Problem requirements:
Take the lines from the one containing "What relative humidity" through the one containing "My reading: 3900 rpm" and write them out again, changing "My reading" to "Measured value" and leaving everything else as it is.
─── Data for this task ───
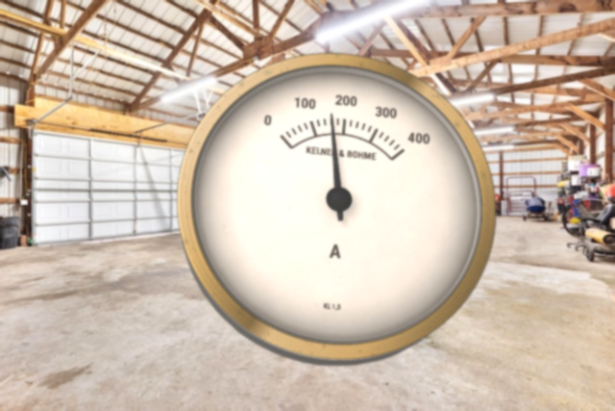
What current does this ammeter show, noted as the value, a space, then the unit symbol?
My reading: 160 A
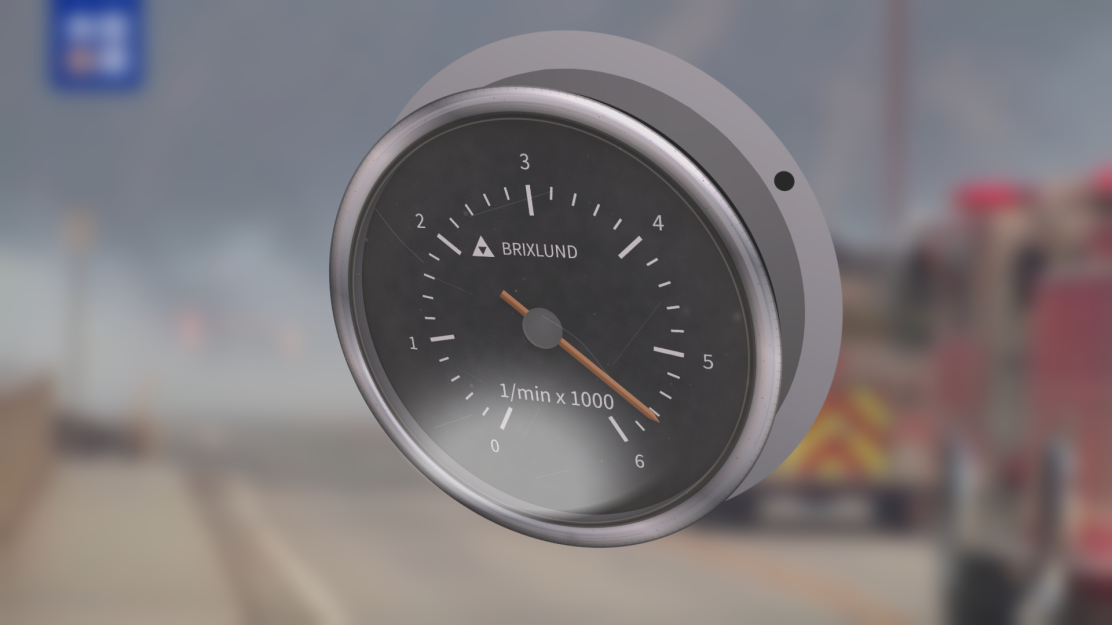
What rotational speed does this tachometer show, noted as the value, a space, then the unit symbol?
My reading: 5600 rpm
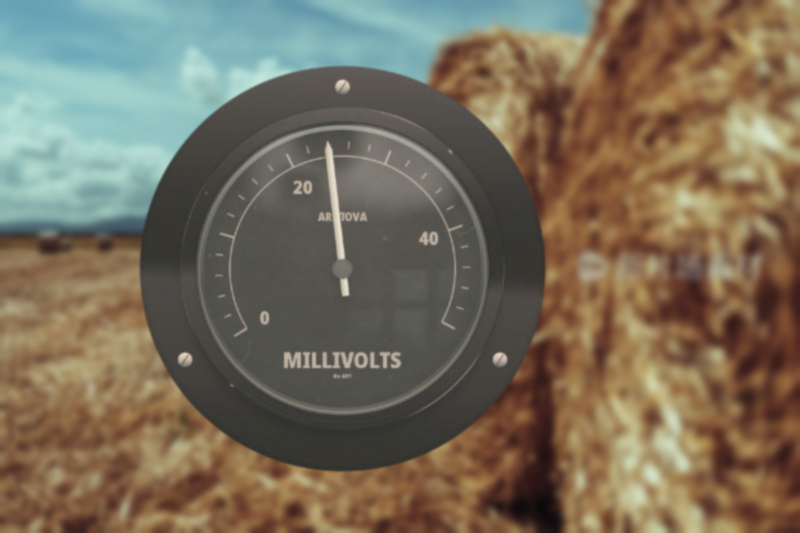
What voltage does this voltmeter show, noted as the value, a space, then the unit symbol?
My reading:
───
─── Data for this task ───
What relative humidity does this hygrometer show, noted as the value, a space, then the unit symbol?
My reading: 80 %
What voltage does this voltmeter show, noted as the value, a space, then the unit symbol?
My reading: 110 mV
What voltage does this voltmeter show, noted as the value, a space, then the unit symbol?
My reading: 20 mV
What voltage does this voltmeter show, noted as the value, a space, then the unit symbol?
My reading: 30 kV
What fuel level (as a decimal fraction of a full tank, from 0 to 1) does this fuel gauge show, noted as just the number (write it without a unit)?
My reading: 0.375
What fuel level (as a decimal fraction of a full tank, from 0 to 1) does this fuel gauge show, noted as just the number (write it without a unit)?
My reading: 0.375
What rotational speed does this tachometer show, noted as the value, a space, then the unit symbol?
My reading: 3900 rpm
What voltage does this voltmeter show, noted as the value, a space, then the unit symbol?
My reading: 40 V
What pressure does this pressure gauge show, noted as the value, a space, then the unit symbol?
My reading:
───
─── Data for this task ───
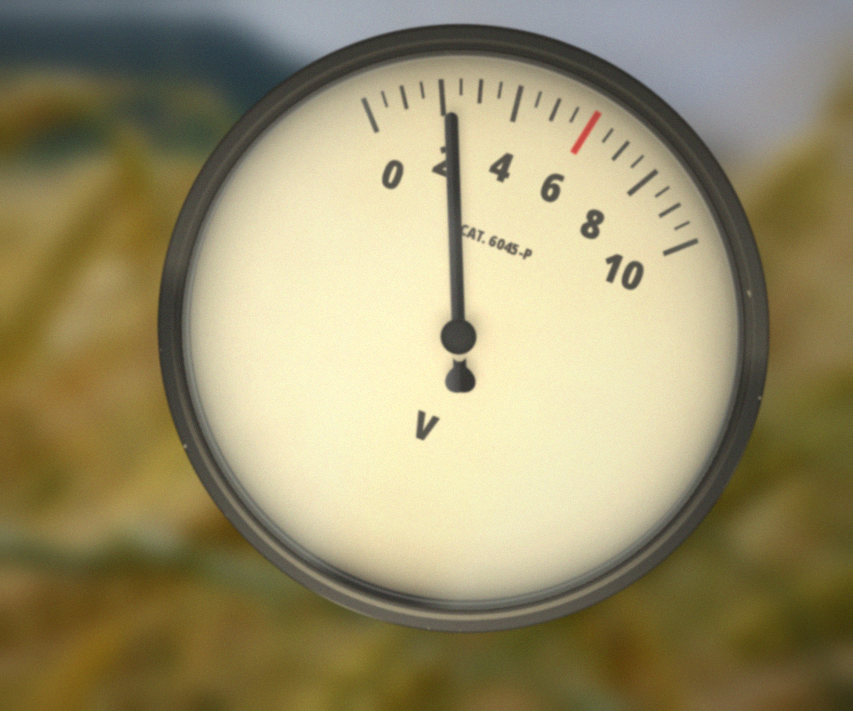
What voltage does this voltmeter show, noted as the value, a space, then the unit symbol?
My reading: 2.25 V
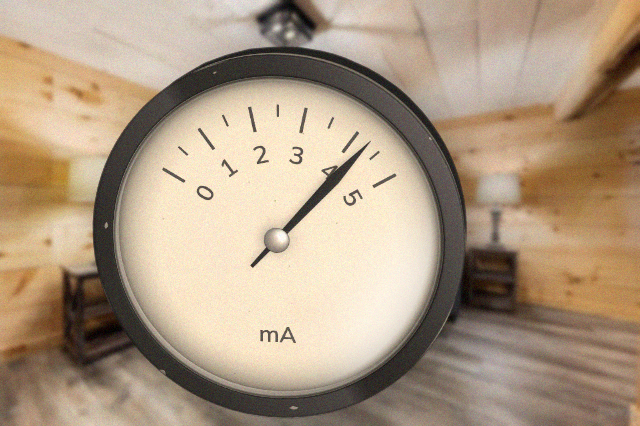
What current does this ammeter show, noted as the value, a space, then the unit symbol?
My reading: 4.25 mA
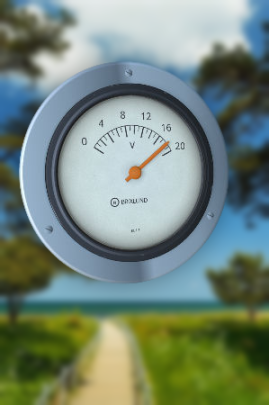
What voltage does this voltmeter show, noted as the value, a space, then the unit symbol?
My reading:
───
Finished task:
What relative humidity does this hygrometer show, noted as the value, a space, then the unit symbol?
Measured value: 80 %
What voltage does this voltmeter show, noted as the value, a space, then the unit symbol?
Measured value: 110 mV
What voltage does this voltmeter show, noted as the value, a space, then the unit symbol?
Measured value: 20 mV
What voltage does this voltmeter show, noted as the value, a space, then the unit symbol?
Measured value: 30 kV
What fuel level (as a decimal fraction of a full tank, from 0 to 1) does this fuel gauge show, noted as just the number (write it without a unit)?
Measured value: 0.375
What fuel level (as a decimal fraction of a full tank, from 0 to 1) does this fuel gauge show, noted as just the number (write it without a unit)?
Measured value: 0.375
What rotational speed does this tachometer show, noted as the value, a space, then the unit symbol?
Measured value: 3900 rpm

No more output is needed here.